### AVAILABLE DATA
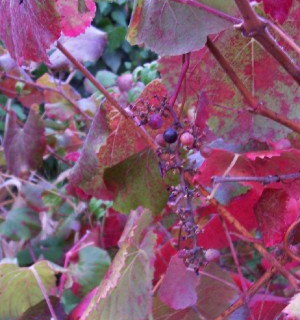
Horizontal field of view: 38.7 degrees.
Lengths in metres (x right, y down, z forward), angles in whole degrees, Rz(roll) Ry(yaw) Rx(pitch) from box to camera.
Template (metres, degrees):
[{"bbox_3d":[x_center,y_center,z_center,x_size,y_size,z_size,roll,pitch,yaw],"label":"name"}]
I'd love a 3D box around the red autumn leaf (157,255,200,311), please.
[{"bbox_3d":[0.026,0.110,0.385,0.036,0.051,0.012,-3,3,0],"label":"red autumn leaf"}]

### TASK DIRECTIONS
Could you update the entries above so that every "metres" becomes "meters", changing nothing else and leaving the pictures out?

### WRITTEN REPLY
Horizontal field of view: 38.7 degrees.
Lengths in meters (x right, y down, z forward), angles in whole degrees, Rz(roll) Ry(yaw) Rx(pitch) from box to camera.
Template (meters, degrees):
[{"bbox_3d":[x_center,y_center,z_center,x_size,y_size,z_size,roll,pitch,yaw],"label":"name"}]
I'd love a 3D box around the red autumn leaf (157,255,200,311), please.
[{"bbox_3d":[0.026,0.110,0.385,0.036,0.051,0.012,-3,3,0],"label":"red autumn leaf"}]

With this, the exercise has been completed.